I’ve had the great good fortune to meet and work with some of America’s nicest and most highly respected public intellectuals. These people have a mission, to advance human freedom and well-being. They do so through their knowledge of human propensities and ambitions. They work to understand society’s organization and coordination and then explain it to attentive others, not to mass audiences. They may write for the Wall Street Journal or New York Times’ editorial pages and small niche publications such as The Public Interest, The New Republic, American Spectator, or Weekly Standard.
Most of the public intellectuals I know are political economists working where economics, culture, and institutions intersect. All have advanced degrees from top schools and earned scholarly reputations before entering the public arena.
The recently departed (and greatly missed) James Q. Wilson is a stellar example. Jim had a mission and widely shared his insights in press and in person. For example, his “Broken Windows” approach to urban crime control positively affected national crime control. Jim also wrote on bureaucracy, marriage, public morality, and a dozen other topics. His talks at FREE seminars were exemplary models of public presentations to intelligent non-specialists.
Although not trained in political economy, Tom Wolfe also excels as a public intellectual who explains how the world works. Wolfe does so without employing statistics or graphs; he is a journalist and literary artist. He understands and communicates the workings of society far better than any anthropologist, historian, or sociologist I’ve met. Further, his range is much greater than any living economist. Grad school didn’t evaporate his capacity for empathic understanding and clear communicating.
The kind of knowledge Wolfe generates and shares cannot be replicated. There is no econometric, sociometric, or psychometric analogue to the skill set that gave us “Junior Johnson: Last American Hero Yes!” in 1965. (It’s the March issue of Esquire and still online.) His account of the cultural and economic environment of early NASCAR was the best piece of sociology published that year. Four and a half decades later Wolfe gave us an equally satisfying history of the origins of America’s high tech industry, an ethnographic account of Silicon Valley’s development.
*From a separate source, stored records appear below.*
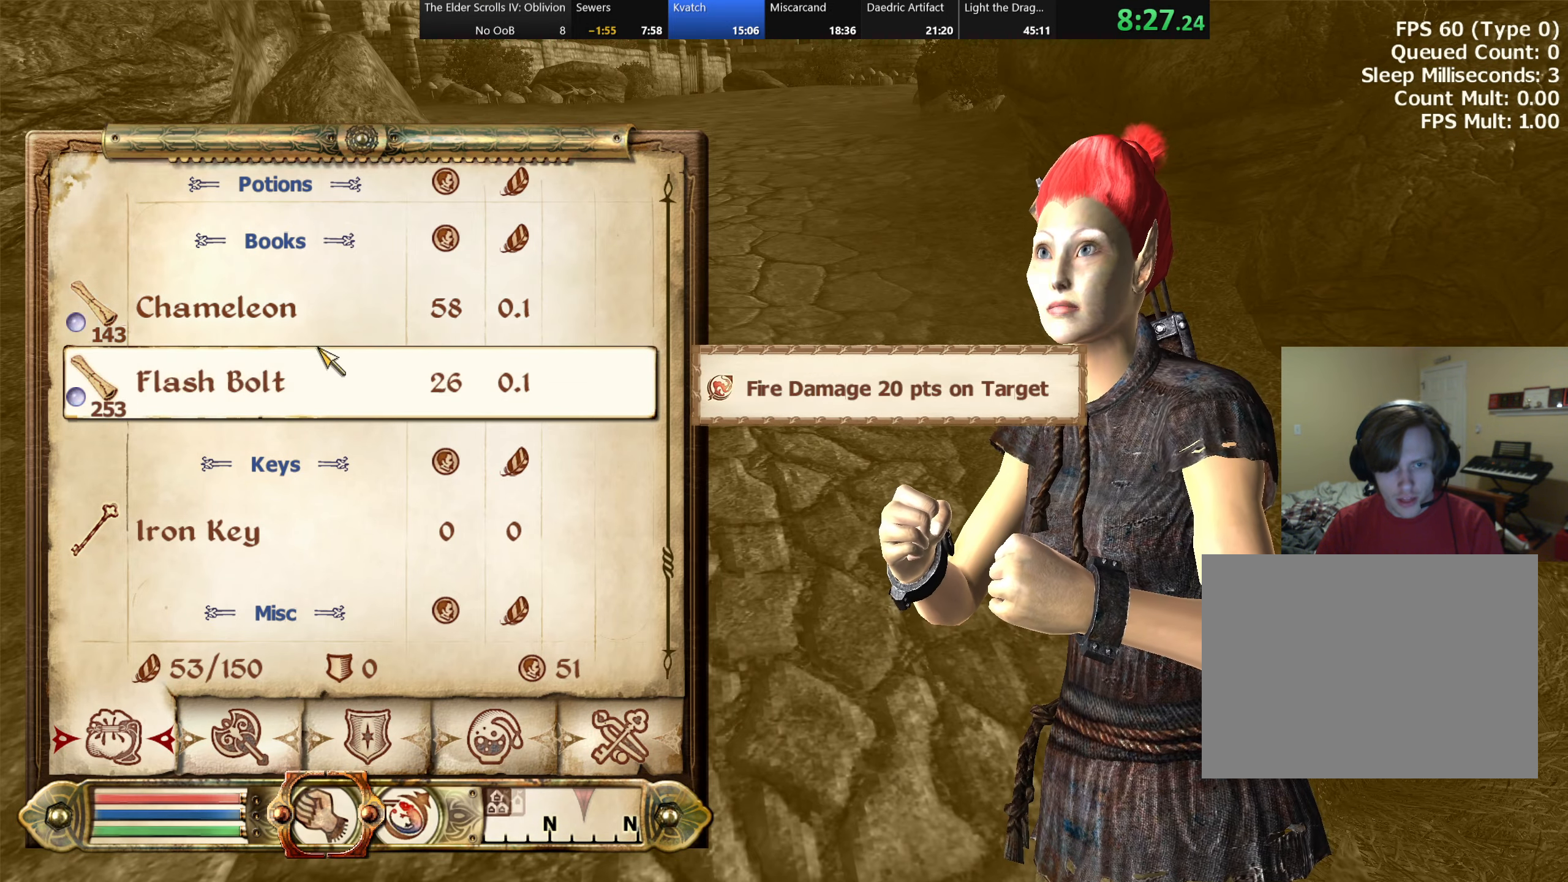
{"dt_ms": 500, "keys": [], "events": []}
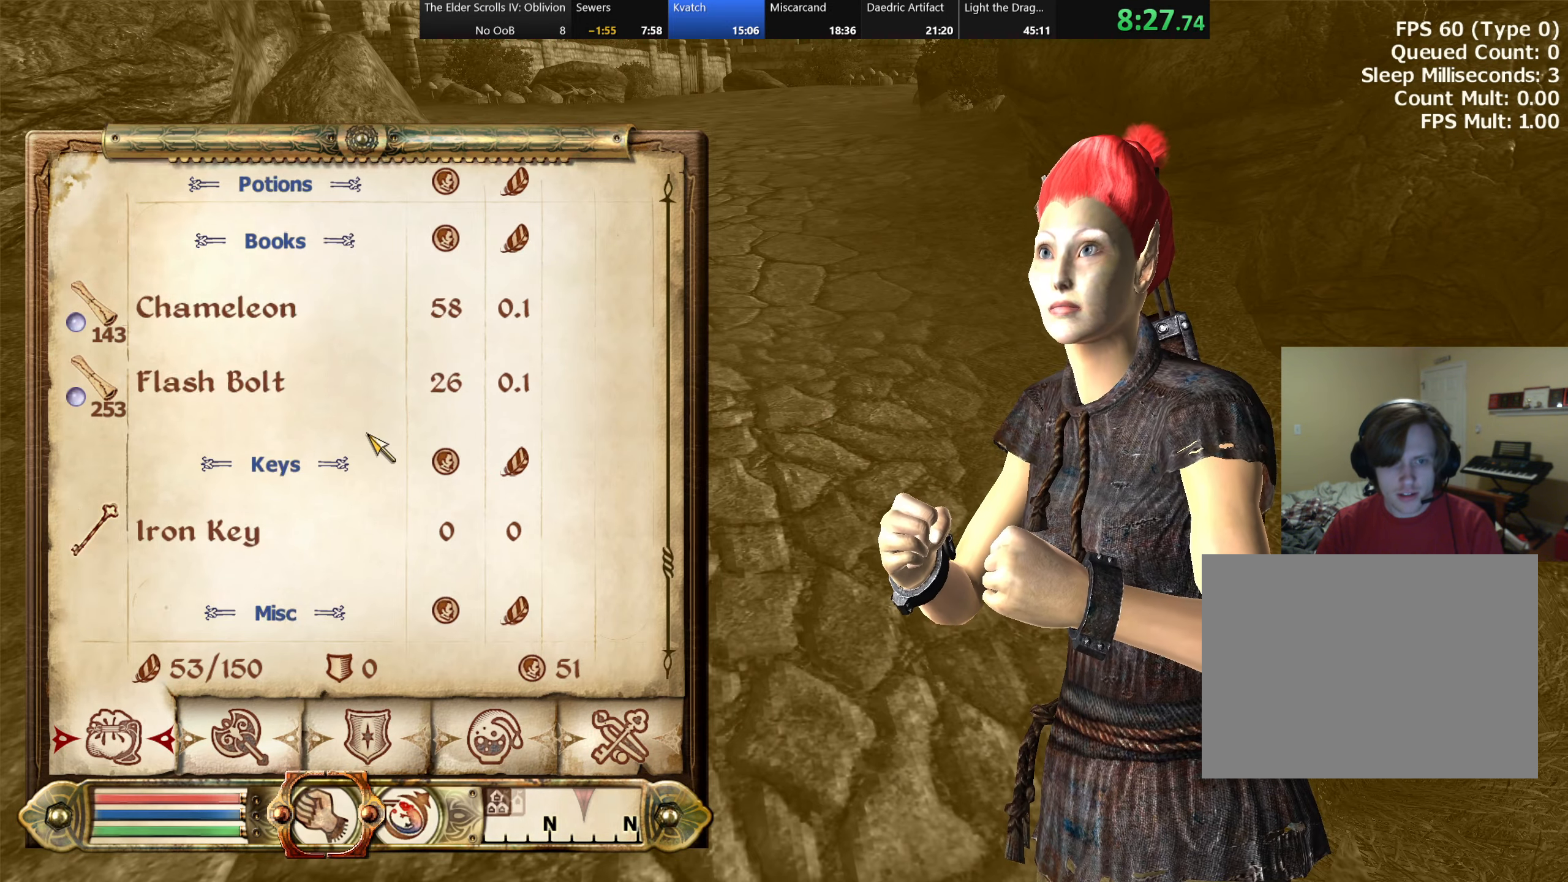
{"dt_ms": 500, "keys": ["shift"], "events": [[366, "shift", "down"]]}
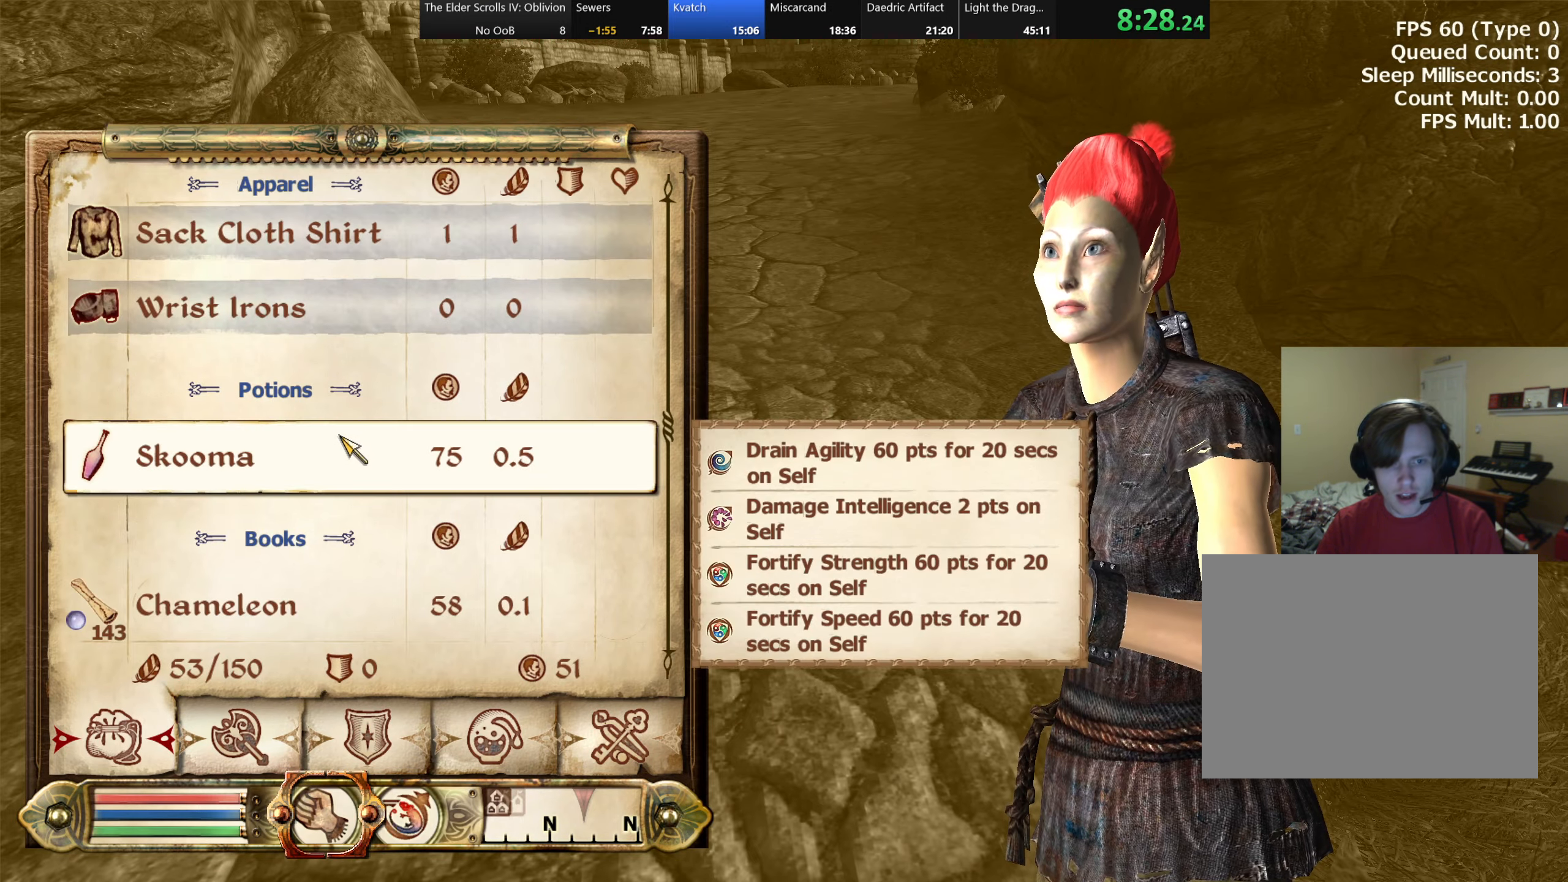
{"dt_ms": 500, "keys": ["e"], "events": [[100, "shift", "up"], [200, "tab", "down"], [283, "tab", "up"], [350, "e", "down"], [433, "e", "up"], [466, "e", "down"]]}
Wolfe graduated from Washington and Lee in 1951. Lacking a sufficient fastball to make the majors, he decided on Yale for American Studies and earned his doctorate in 1957. He worked as a newspaper journalist for a decade, joining the New York Harold Tribune in 1962 as a general reporter and one of two staff writers for that paper’s Sunday supplement, New York Magazine.
In 1970, this magazine published one of the most insightful, cutting, and funny articles of the 20th century, “Radical Chic.” (It is available as a book with a complementary article “Mau-Mauing the Flak Catchers,” a description of government poverty programs.) “Radical Chic” is a detailed account of a party Leonard and Felicia Bernstein gave for the Black Panthers. They hosted the event in their substantial, luxurious Park Avenue home. It is no accident that for decades I placed “Radical Chic” on my class reading lists.
Were I still teaching in a university, it would be there today. Wolfe helps us see and organize new conceptions of the world. His accounts, fiction and non-fiction, illustrate the motivations and actions of radically different subsets of characters. He seems unconstrained by political correctness. Wolfe is my ideal of a public intellectual.
In 1976, he published an article titled “The Me Decade and the Third Great Awakening.” Historians generally agree that America had experienced two great religious “awakenings,” one in the early 1700s and another in the decades preceding our civil war. Each transformed American society, not merely reforming denominations and creating new religious sects. There is no such agreement regarding America’s third awakening; some consider it the Social Gospel movement of the 1900 era. Wolfe skips to the fixation on self in the 1970s.
Labels are not right or wrong but rather are more or less useful. I’m turning attention to environmentalism as a religious movement. Whatever its number, perhaps the 4th, it surely is a religious movement and its members seek a great awakening. I’m working on it with this title, "”Environmentalism, Kudzu, and the Next Great Awakening.”
I begin with a question: Is environmentalism the kudzu invader of Christianity in the western world? Most Christians agree green symbolizes the renewal of vegetation and the promise of new life. Southern Baptists in Junior Johnson country may be surprised that green is the liturgical color for more than half the year in many Protestant and Catholic churches.
In sum, green has a rich and honorable tradition in Christianity. Now, however, we see a new shade of Green, one identified with Gaia rather than the Holy Bible. Here is the context.
Nearly every religious denomination has increased its environmental stewardship commitment and initiated “Green” programs in the last decade. A growing number of religious groups view environmental stewardship as an important religious obligation, indeed, one central to mankind’s purpose.
Given the above, an optimist would assume growing complementaries between Christianity and environmentalism. However, there is considerable evidence that for many people, especially the highly educated and well off in Europe, environmentalism has replaced the Christian religion. It may not be the next great awakening, but it surely is a fundamental challenge to American Christians.